Task prompt:
Which lines of the items below contain the string "chart"? List each of them in full.

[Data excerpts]
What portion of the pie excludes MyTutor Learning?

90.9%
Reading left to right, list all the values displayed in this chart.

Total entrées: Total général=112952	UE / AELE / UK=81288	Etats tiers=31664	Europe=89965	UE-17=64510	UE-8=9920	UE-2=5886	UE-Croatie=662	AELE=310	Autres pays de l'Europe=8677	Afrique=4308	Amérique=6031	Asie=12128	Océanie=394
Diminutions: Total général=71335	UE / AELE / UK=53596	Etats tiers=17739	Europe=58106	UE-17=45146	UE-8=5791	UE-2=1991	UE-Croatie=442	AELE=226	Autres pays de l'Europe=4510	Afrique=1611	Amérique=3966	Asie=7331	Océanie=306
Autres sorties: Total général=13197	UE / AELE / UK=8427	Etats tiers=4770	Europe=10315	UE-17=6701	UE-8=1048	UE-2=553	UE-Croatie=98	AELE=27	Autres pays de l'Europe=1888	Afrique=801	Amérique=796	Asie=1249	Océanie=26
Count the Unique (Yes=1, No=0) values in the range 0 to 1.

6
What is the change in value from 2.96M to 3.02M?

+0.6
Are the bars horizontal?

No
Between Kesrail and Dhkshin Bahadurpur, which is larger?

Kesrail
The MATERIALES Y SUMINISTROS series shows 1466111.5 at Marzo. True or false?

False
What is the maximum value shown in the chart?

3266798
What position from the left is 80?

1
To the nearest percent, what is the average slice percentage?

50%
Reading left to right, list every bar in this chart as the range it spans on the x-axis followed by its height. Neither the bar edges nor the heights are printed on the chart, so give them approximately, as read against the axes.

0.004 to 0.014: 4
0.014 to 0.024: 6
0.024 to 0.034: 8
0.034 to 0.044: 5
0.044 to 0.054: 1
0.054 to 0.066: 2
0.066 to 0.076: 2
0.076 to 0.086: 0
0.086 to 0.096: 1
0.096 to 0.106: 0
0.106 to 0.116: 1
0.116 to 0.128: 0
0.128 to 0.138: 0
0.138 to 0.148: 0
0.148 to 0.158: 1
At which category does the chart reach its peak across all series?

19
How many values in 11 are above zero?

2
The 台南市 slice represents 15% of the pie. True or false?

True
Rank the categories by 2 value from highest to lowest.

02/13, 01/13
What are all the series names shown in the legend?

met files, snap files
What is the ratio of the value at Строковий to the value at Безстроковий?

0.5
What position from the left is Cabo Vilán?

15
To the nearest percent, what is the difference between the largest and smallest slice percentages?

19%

Exercise response:
Reading left to right, list all the values displayed in this chart.
What is the maximum value shown in the chart?
Reading left to right, list every bar in this chart as the range it spans on the x-axis followed by its height. Neither the bar edges nor the heights are printed on the chart, so give them approximately, as read against the axes.
At which category does the chart reach its peak across all series?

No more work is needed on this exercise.